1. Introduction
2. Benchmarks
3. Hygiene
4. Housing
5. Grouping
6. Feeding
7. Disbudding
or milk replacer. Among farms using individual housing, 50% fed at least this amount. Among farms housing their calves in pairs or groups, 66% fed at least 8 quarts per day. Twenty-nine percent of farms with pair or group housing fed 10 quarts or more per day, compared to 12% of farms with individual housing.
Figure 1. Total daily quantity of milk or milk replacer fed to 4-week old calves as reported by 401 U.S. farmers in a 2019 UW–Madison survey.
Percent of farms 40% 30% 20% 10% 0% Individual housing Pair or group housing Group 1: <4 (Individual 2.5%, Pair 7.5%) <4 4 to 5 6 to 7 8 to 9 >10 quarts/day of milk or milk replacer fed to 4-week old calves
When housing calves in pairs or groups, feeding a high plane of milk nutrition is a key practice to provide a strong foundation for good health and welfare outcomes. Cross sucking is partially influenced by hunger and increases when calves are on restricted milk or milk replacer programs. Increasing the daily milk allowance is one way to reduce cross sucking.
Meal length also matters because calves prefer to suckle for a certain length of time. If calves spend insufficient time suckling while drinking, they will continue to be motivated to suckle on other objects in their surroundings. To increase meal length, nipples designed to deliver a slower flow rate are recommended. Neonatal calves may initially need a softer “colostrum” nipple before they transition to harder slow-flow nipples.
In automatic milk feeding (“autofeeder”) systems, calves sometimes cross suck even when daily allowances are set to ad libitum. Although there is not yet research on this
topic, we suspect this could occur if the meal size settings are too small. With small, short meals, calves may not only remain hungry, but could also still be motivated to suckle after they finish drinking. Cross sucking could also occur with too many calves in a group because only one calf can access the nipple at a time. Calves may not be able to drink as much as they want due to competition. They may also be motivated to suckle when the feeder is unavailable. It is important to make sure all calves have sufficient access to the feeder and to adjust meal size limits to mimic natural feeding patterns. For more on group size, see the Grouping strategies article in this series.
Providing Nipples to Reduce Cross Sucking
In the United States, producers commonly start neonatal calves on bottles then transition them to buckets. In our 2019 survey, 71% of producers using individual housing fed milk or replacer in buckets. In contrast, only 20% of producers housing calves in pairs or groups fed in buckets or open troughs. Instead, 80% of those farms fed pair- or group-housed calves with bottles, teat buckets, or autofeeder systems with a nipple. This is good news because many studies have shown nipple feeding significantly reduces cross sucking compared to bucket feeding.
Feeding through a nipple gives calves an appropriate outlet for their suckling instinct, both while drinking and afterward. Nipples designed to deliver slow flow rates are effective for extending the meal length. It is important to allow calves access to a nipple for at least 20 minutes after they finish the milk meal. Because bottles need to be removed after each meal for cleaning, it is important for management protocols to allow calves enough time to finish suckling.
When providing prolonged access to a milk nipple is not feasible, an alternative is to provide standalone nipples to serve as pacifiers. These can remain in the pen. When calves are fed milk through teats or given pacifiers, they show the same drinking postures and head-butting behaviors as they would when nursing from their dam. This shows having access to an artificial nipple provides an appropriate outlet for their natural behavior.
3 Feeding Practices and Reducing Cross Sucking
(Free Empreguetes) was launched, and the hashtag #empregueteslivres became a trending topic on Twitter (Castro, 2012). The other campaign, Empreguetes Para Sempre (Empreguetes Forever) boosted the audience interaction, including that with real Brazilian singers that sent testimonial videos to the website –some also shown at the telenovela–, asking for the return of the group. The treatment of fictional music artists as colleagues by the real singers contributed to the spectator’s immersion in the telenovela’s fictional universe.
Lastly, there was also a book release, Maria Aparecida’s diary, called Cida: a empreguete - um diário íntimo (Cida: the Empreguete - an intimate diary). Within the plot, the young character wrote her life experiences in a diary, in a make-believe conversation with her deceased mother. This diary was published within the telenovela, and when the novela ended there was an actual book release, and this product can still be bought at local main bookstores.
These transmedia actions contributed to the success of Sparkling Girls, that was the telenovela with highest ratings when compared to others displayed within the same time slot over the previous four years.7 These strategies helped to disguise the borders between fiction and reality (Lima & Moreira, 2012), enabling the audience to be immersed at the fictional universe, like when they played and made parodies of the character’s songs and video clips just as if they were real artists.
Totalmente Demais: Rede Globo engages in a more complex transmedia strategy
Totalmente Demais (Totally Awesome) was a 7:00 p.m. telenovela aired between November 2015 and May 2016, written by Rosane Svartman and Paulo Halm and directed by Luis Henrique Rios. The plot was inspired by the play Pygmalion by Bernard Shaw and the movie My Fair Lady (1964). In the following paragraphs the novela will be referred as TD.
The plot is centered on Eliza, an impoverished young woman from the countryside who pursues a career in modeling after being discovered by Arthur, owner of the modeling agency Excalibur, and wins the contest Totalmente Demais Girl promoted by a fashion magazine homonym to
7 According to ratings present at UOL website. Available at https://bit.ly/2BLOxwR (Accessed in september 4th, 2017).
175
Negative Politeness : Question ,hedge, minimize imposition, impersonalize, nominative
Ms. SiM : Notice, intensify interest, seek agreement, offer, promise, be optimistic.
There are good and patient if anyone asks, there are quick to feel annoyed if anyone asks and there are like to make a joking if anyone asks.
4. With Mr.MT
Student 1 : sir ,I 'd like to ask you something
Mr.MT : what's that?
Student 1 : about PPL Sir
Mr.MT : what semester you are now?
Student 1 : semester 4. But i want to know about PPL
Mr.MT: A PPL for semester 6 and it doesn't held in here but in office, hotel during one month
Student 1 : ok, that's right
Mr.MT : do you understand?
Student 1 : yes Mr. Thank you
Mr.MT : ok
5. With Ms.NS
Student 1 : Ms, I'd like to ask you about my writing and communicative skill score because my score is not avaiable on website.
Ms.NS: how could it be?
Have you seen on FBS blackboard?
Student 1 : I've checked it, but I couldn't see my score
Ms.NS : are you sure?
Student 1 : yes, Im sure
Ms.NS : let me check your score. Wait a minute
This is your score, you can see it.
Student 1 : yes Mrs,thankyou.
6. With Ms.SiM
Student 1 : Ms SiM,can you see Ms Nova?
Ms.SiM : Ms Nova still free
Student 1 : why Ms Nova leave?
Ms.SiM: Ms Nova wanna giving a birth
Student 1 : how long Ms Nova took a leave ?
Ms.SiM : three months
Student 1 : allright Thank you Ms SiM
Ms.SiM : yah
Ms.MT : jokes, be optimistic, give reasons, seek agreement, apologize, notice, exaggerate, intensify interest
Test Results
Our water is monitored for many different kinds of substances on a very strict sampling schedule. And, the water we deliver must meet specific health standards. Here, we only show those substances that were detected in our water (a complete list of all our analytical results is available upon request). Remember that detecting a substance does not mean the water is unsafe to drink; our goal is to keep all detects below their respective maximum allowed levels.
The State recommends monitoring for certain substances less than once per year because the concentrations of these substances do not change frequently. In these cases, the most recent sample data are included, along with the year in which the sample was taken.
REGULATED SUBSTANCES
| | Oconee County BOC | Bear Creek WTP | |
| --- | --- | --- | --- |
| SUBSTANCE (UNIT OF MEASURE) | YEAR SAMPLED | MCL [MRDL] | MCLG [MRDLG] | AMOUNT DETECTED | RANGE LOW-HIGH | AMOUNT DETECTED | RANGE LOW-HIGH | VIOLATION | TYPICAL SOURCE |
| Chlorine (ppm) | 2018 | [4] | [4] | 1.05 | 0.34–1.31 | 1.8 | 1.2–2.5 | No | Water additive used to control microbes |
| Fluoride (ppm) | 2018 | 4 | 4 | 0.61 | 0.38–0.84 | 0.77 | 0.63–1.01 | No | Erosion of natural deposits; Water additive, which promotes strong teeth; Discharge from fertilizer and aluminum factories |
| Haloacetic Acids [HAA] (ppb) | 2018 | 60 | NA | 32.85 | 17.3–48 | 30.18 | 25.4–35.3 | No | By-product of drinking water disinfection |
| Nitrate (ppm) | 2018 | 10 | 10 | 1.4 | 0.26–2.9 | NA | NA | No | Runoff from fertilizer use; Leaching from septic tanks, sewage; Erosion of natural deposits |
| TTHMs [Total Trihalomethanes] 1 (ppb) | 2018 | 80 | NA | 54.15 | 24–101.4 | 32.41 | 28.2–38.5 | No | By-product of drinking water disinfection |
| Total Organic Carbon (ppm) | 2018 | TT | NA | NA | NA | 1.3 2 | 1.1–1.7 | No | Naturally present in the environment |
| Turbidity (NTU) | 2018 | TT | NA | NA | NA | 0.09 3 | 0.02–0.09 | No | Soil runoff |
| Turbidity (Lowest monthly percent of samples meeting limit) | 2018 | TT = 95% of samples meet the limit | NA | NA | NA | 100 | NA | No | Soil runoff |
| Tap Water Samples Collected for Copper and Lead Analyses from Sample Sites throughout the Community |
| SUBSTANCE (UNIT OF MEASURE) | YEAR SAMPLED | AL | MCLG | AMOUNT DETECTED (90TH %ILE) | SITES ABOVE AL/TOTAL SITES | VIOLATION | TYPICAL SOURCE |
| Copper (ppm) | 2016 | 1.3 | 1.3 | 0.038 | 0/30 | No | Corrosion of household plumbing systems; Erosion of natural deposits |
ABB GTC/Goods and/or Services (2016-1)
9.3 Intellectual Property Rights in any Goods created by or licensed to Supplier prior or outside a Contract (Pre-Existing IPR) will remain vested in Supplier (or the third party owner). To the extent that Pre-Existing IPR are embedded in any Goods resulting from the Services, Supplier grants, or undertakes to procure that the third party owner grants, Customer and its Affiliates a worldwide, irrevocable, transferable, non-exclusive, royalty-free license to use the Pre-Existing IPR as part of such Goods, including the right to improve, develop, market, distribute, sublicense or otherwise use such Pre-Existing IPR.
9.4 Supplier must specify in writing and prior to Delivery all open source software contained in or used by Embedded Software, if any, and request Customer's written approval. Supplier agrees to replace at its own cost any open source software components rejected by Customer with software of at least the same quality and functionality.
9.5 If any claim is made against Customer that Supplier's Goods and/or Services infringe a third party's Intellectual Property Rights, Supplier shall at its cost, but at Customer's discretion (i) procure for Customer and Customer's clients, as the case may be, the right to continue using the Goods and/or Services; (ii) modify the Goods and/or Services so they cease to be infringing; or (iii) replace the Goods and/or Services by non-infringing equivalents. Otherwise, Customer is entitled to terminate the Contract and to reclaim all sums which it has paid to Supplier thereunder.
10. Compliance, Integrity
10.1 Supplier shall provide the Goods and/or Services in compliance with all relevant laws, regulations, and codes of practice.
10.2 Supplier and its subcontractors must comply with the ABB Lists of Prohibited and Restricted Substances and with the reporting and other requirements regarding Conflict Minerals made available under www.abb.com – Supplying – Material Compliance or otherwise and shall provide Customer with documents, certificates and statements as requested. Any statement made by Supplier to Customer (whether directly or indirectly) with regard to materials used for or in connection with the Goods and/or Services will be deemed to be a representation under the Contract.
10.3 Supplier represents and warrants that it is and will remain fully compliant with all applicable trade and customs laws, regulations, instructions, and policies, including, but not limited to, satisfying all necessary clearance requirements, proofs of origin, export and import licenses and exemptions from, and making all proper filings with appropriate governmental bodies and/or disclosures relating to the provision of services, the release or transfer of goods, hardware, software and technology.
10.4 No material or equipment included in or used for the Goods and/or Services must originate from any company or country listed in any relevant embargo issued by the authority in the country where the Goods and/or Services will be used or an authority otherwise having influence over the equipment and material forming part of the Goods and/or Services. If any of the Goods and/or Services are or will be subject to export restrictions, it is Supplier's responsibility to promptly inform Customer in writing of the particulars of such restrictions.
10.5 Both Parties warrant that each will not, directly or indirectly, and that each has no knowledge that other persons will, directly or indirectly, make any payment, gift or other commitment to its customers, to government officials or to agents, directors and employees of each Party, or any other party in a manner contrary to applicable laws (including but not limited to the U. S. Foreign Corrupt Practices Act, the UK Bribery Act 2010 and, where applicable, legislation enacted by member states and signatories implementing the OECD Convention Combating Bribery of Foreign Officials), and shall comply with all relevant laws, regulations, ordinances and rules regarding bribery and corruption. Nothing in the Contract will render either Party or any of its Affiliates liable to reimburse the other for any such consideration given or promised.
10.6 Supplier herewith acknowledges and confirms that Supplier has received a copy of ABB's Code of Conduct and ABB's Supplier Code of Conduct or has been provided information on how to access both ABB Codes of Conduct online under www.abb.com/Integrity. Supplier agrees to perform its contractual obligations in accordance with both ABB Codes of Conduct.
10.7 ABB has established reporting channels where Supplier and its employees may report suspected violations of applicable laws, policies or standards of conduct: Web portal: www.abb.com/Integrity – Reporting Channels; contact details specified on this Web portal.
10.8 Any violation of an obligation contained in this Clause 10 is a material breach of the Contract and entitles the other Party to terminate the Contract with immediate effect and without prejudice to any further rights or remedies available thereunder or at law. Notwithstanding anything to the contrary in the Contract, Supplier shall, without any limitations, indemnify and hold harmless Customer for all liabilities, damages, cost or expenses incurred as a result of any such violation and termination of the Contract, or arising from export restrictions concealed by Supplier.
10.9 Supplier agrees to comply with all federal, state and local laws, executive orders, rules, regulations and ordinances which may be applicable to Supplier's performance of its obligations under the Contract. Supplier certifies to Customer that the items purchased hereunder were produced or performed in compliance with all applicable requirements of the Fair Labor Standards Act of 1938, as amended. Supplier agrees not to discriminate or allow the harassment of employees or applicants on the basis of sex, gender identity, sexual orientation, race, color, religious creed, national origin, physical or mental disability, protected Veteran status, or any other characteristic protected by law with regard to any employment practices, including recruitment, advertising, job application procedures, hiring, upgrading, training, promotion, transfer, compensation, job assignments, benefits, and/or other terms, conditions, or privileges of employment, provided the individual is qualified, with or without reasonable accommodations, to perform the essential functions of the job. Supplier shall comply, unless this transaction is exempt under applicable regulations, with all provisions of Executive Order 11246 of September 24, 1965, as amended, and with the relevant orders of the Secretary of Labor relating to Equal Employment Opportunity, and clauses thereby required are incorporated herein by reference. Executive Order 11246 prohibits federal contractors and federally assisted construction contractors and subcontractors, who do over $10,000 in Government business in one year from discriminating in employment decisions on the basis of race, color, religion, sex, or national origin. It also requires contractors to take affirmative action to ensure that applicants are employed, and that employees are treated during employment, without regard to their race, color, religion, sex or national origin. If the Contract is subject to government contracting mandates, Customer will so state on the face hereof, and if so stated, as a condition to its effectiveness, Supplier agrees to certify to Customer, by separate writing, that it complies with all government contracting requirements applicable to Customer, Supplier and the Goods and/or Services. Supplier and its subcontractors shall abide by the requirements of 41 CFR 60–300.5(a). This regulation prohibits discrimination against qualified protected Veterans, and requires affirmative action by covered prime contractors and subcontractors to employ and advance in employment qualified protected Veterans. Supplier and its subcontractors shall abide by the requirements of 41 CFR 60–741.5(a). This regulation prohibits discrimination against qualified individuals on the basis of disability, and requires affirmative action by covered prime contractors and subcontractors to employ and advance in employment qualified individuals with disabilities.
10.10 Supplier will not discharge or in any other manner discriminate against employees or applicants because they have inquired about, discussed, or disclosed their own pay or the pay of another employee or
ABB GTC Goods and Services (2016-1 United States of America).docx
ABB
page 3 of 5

========================================

REQUIREMENT: Look over the listing above. Pick out and copy every line that includes "Turbidity".

RESULT OF THIS TASK:
| Turbidity (NTU) | 2018 | TT | NA | NA | NA | 0.09 3 | 0.02–0.09 | No | Soil runoff |
| Turbidity (Lowest monthly percent of samples meeting limit) | 2018 | TT = 95% of samples meet the limit | NA | NA | NA | 100 | NA | No | Soil runoff |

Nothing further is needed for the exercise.